Add support for the RAID stripe tree to btrfs inspect-internal dump-tree.

Signed-off-by: Johannes Thumshirn <johannes.thumshirn@wdc.com>
---
 cmds/inspect-dump-tree.c   |  5 +++++
 kernel-shared/ctree.h      |  5 +++++
 kernel-shared/print-tree.c | 52 ++++++++++++++++++++++++++++++++++++++++++++++
 3 files changed, 62 insertions(+)

diff --git a/cmds/inspect-dump-tree.c b/cmds/inspect-dump-tree.c
index bfc0fff148dd..328ecd76c8a0 100644
--- a/cmds/inspect-dump-tree.c
+++ b/cmds/inspect-dump-tree.c
@@ -170,6 +170,7 @@ static u64 treeid_from_string(const char *str, const char **end)
 		{ "TREE_RELOC", BTRFS_TREE_RELOC_OBJECTID },
 		{ "DATA_RELOC", BTRFS_DATA_RELOC_TREE_OBJECTID },
 		{ "BLOCK_GROUP_TREE", BTRFS_BLOCK_GROUP_TREE_OBJECTID },
+		{ "RAID_STRIPE", BTRFS_RAID_STRIPE_TREE_OBJECTID },
 	};
 
 	if (strncasecmp("BTRFS_", str, strlen("BTRFS_")) == 0)
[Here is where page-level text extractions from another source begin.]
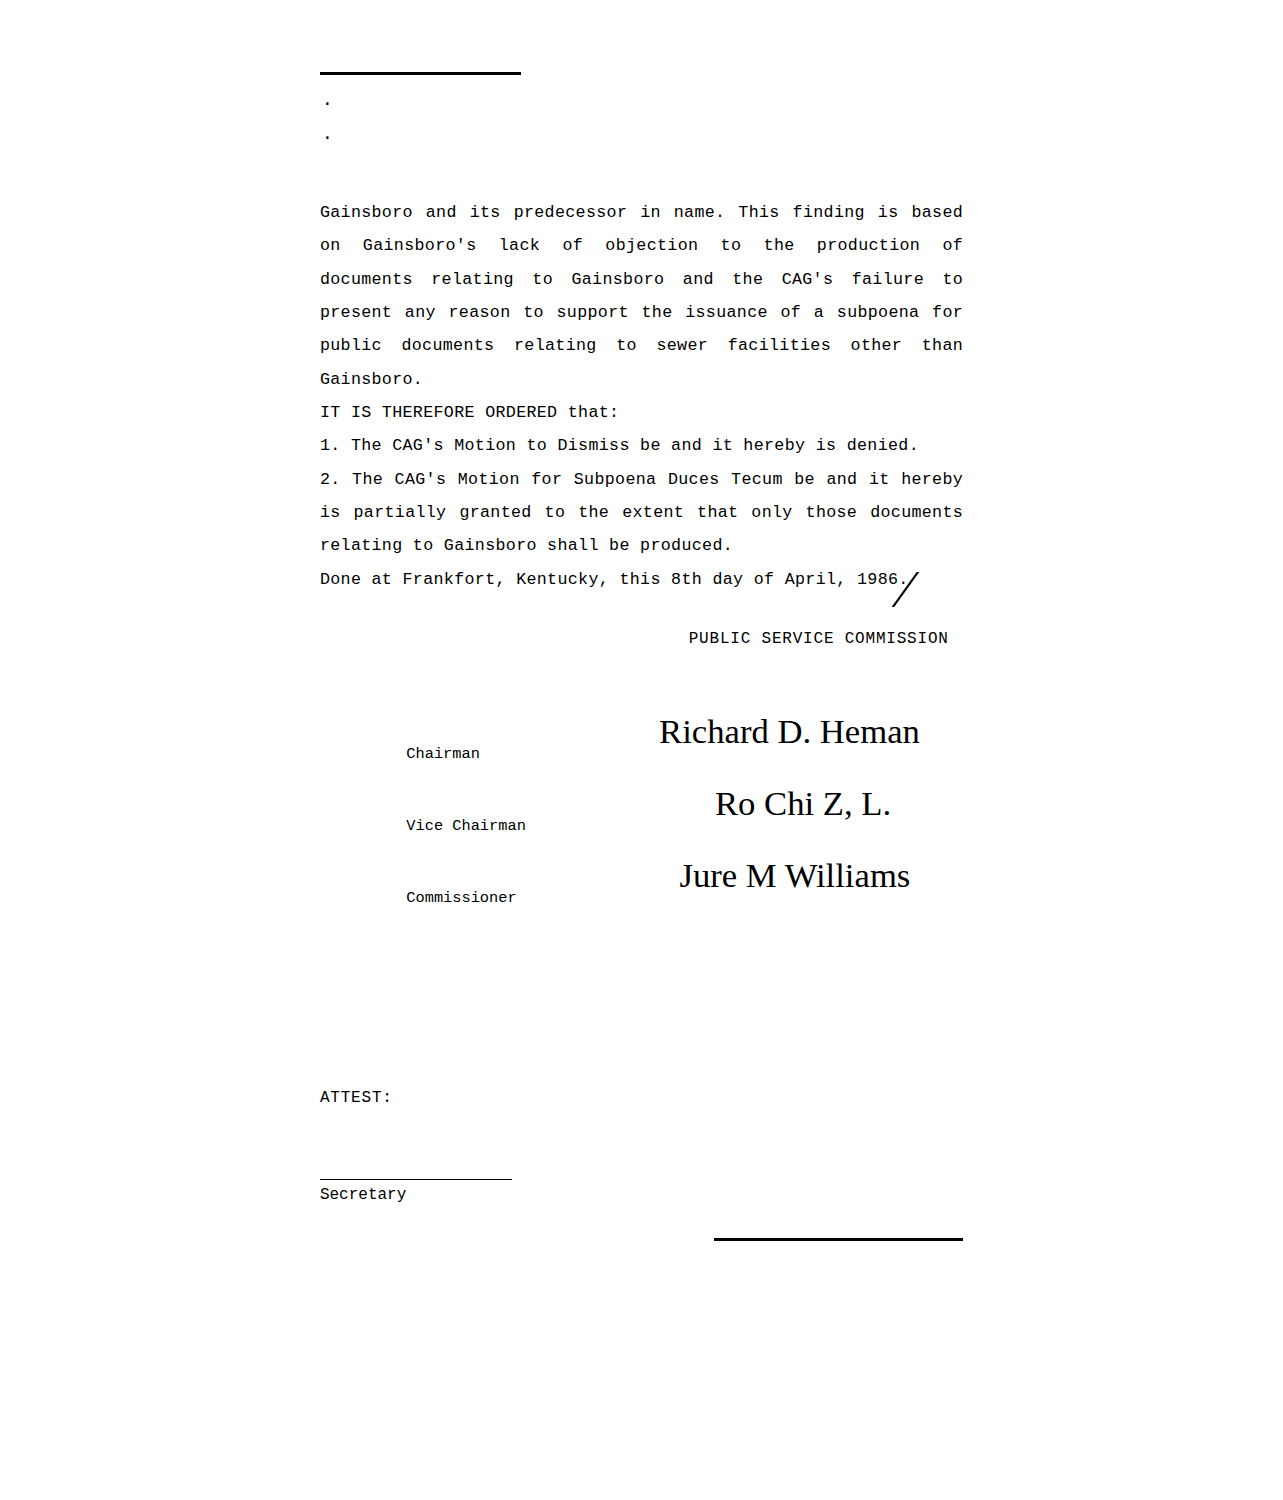.
.
Gainsboro and its predecessor in name. This finding is based on Gainsboro's lack of objection to the production of documents relating to Gainsboro and the CAG's failure to present any reason to support the issuance of a subpoena for public documents relating to sewer facilities other than Gainsboro.
IT IS THEREFORE ORDERED that:
1. The CAG's Motion to Dismiss be and it hereby is denied.
2. The CAG's Motion for Subpoena Duces Tecum be and it hereby is partially granted to the extent that only those documents relating to Gainsboro shall be produced.
Done at Frankfort, Kentucky, this 8th day of April, 1986.⁄
PUBLIC SERVICE COMMISSION
Richard D. Heman
Chairman
Ro Chi Z, L.
Vice Chairman
Jure M Williams
Commissioner
ATTEST:
Secretary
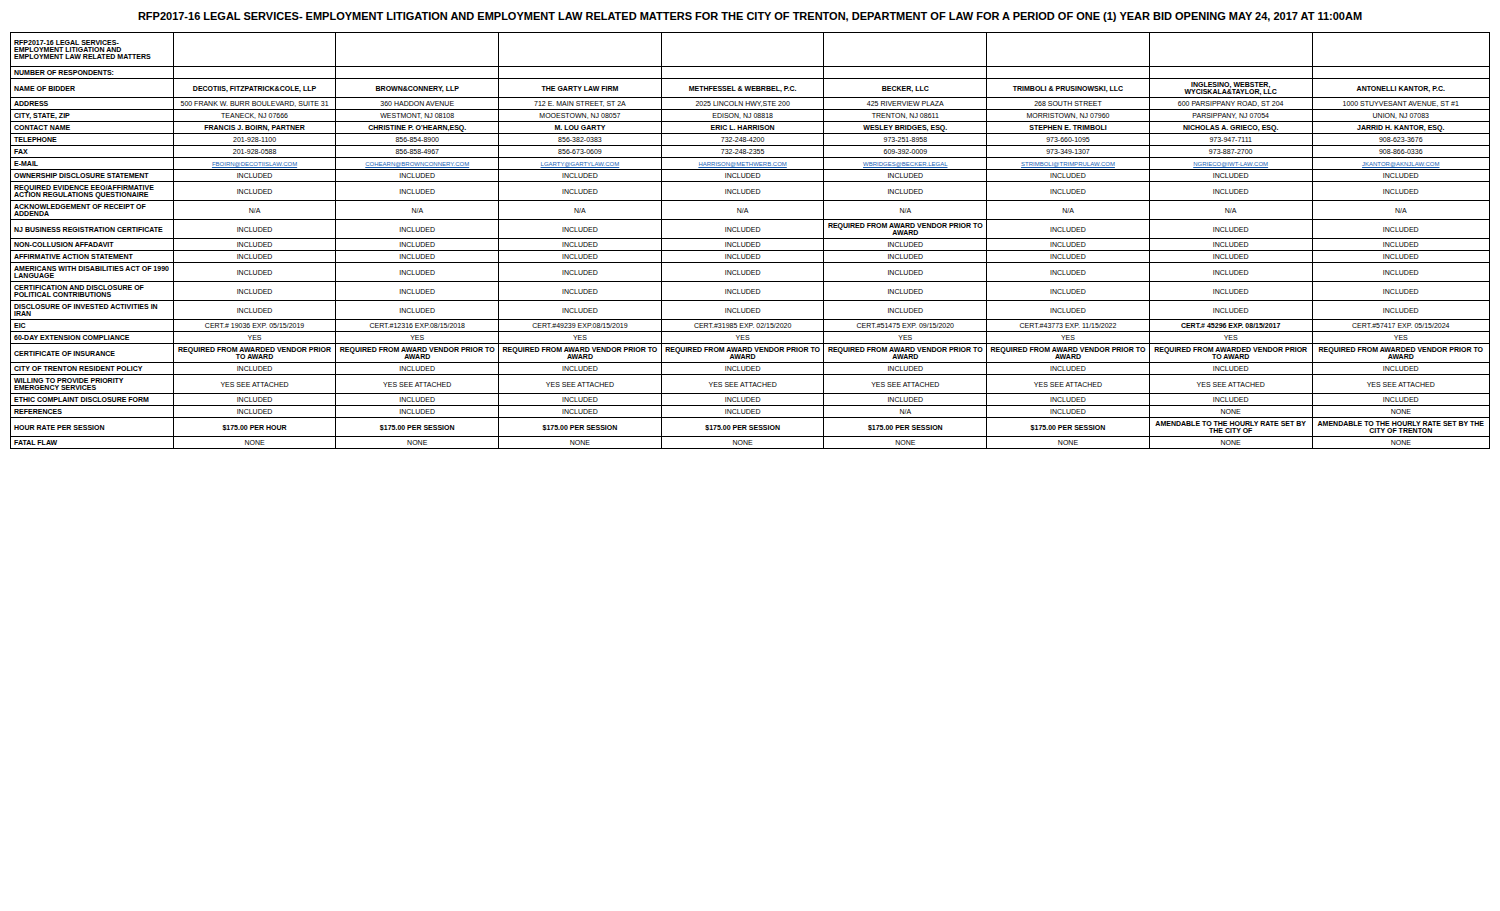RFP2017-16 LEGAL SERVICES- EMPLOYMENT LITIGATION AND EMPLOYMENT LAW RELATED MATTERS FOR THE CITY OF TRENTON, DEPARTMENT OF LAW FOR A PERIOD OF ONE (1) YEAR BID OPENING MAY 24, 2017 AT 11:00AM
| RFP2017-16 LEGAL SERVICES- EMPLOYMENT LITIGATION AND EMPLOYMENT LAW RELATED MATTERS | | | | | | | | |
| NUMBER OF RESPONDENTS: | | | | | | | | |
| NAME OF BIDDER | DECOTIIS, FITZPATRICK&COLE, LLP | BROWN&CONNERY, LLP | THE GARTY LAW FIRM | METHFESSEL & WEBRBEL, P.C. | BECKER, LLC | TRIMBOLI & PRUSINOWSKI, LLC | INGLESINO, WEBSTER, WYCISKALA&TAYLOR, LLC | ANTONELLI KANTOR, P.C. |
| ADDRESS | 500 FRANK W. BURR BOULEVARD, SUITE 31 | 360 HADDON AVENUE | 712 E. MAIN STREET, ST 2A | 2025 LINCOLN HWY,STE 200 | 425 RIVERVIEW PLAZA | 268 SOUTH STREET | 600 PARSIPPANY ROAD, ST 204 | 1000 STUYVESANT AVENUE, ST #1 |
| CITY, STATE, ZIP | TEANECK, NJ 07666 | WESTMONT, NJ 08108 | MOOESTOWN, NJ 08057 | EDISON, NJ 08818 | TRENTON, NJ 08611 | MORRISTOWN, NJ 07960 | PARSIPPANY, NJ 07054 | UNION, NJ 07083 |
| CONTACT NAME | FRANCIS J. BOIRN, PARTNER | CHRISTINE P. O'HEARN,ESQ. | M. LOU GARTY | ERIC L. HARRISON | WESLEY BRIDGES, ESQ. | STEPHEN E. TRIMBOLI | NICHOLAS A. GRIECO, ESQ. | JARRID H. KANTOR, ESQ. |
| TELEPHONE | 201-928-1100 | 856-854-8900 | 856-382-0383 | 732-248-4200 | 973-251-8958 | 973-660-1095 | 973-947-7111 | 908-623-3676 |
| FAX | 201-928-0588 | 856-858-4967 | 856-673-0609 | 732-248-2355 | 609-392-0009 | 973-349-1307 | 973-887-2700 | 908-866-0336 |
| E-MAIL | FBOIRN@DECOTIISLAW.COM | COHEARN@BROWNCONNERY.COM | LGARTY@GARTYLAW.COM | HARRISON@METHWERB.COM | WBRIDGES@BECKER.LEGAL | STRIMBOLI@TRIMPRULAW.COM | NGRIECO@IWT-LAW.COM | JKANTOR@AKNJLAW.COM |
| OWNERSHIP DISCLOSURE STATEMENT | INCLUDED | INCLUDED | INCLUDED | INCLUDED | INCLUDED | INCLUDED | INCLUDED | INCLUDED |
| REQUIRED EVIDENCE EEO/AFFIRMATIVE ACTION REGULATIONS QUESTIONAIRE | INCLUDED | INCLUDED | INCLUDED | INCLUDED | INCLUDED | INCLUDED | INCLUDED | INCLUDED |
| ACKNOWLEDGEMENT OF RECEIPT OF ADDENDA | N/A | N/A | N/A | N/A | N/A | N/A | N/A | N/A |
| NJ BUSINESS REGISTRATION CERTIFICATE | INCLUDED | INCLUDED | INCLUDED | INCLUDED | REQUIRED FROM AWARD VENDOR PRIOR TO AWARD | INCLUDED | INCLUDED | INCLUDED |
| NON-COLLUSION AFFADAVIT | INCLUDED | INCLUDED | INCLUDED | INCLUDED | INCLUDED | INCLUDED | INCLUDED | INCLUDED |
| AFFIRMATIVE ACTION STATEMENT | INCLUDED | INCLUDED | INCLUDED | INCLUDED | INCLUDED | INCLUDED | INCLUDED | INCLUDED |
| AMERICANS WITH DISABILITIES ACT OF 1990 LANGUAGE | INCLUDED | INCLUDED | INCLUDED | INCLUDED | INCLUDED | INCLUDED | INCLUDED | INCLUDED |
| CERTIFICATION AND DISCLOSURE OF POLITICAL CONTRIBUTIONS | INCLUDED | INCLUDED | INCLUDED | INCLUDED | INCLUDED | INCLUDED | INCLUDED | INCLUDED |
| DISCLOSURE OF INVESTED ACTIVITIES IN IRAN | INCLUDED | INCLUDED | INCLUDED | INCLUDED | INCLUDED | INCLUDED | INCLUDED | INCLUDED |
| EIC | CERT.# 19036 EXP. 05/15/2019 | CERT.#12316 EXP.08/15/2018 | CERT.#49239 EXP.08/15/2019 | CERT.#31985 EXP. 02/15/2020 | CERT.#51475 EXP. 09/15/2020 | CERT.#43773 EXP. 11/15/2022 | CERT.# 45296 EXP. 08/15/2017 | CERT.#57417 EXP. 05/15/2024 |
| 60-DAY EXTENSION COMPLIANCE | YES | YES | YES | YES | YES | YES | YES | YES |
| CERTIFICATE OF INSURANCE | REQUIRED FROM AWARDED VENDOR PRIOR TO AWARD | REQUIRED FROM AWARD VENDOR PRIOR TO AWARD | REQUIRED FROM AWARD VENDOR PRIOR TO AWARD | REQUIRED FROM AWARD VENDOR PRIOR TO AWARD | REQUIRED FROM AWARD VENDOR PRIOR TO AWARD | REQUIRED FROM AWARD VENDOR PRIOR TO AWARD | REQUIRED FROM AWARDED VENDOR PRIOR TO AWARD | REQUIRED FROM AWARDED VENDOR PRIOR TO AWARD |
| CITY OF TRENTON RESIDENT POLICY | INCLUDED | INCLUDED | INCLUDED | INCLUDED | INCLUDED | INCLUDED | INCLUDED | INCLUDED |
| WILLING TO PROVIDE PRIORITY EMERGENCY SERVICES | YES SEE ATTACHED | YES SEE ATTACHED | YES SEE ATTACHED | YES SEE ATTACHED | YES SEE ATTACHED | YES SEE ATTACHED | YES SEE ATTACHED | YES SEE ATTACHED |
| ETHIC COMPLAINT DISCLOSURE FORM | INCLUDED | INCLUDED | INCLUDED | INCLUDED | INCLUDED | INCLUDED | INCLUDED | INCLUDED |
| REFERENCES | INCLUDED | INCLUDED | INCLUDED | INCLUDED | N/A | INCLUDED | NONE | NONE |
| HOUR RATE PER SESSION | $175.00 PER HOUR | $175.00 PER SESSION | $175.00 PER SESSION | $175.00 PER SESSION | $175.00 PER SESSION | $175.00 PER SESSION | AMENDABLE TO THE HOURLY RATE SET BY THE CITY OF | AMENDABLE TO THE HOURLY RATE SET BY THE CITY OF TRENTON |
| FATAL FLAW | NONE | NONE | NONE | NONE | NONE | NONE | NONE | NONE |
@@ -729,6 +730,10 @@ again:
 				if (!skip)
 					pr_verbose(LOG_DEFAULT, "block group");
 				break;
+			case BTRFS_RAID_STRIPE_TREE_OBJECTID:
+				if (!skip)
+					printf("raid stripe");
+				break;
 			default:
 				if (!skip) {
 					pr_verbose(LOG_DEFAULT, "file");
diff --git a/kernel-shared/ctree.h b/kernel-shared/ctree.h
index 035358436d8f..de09c15ca0eb 100644
--- a/kernel-shared/ctree.h
+++ b/kernel-shared/ctree.h
@@ -556,6 +556,7 @@ static inline u32 BTRFS_MAX_XATTR_SIZE(const struct btrfs_fs_info *info)
  */
 #define BTRFS_EXTENT_DATA_KEY	108
 
+
 /*
  * csum items have the checksums for data in the extents
  */
@@ -640,6 +641,8 @@ static inline u32 BTRFS_MAX_XATTR_SIZE(const struct btrfs_fs_info *info)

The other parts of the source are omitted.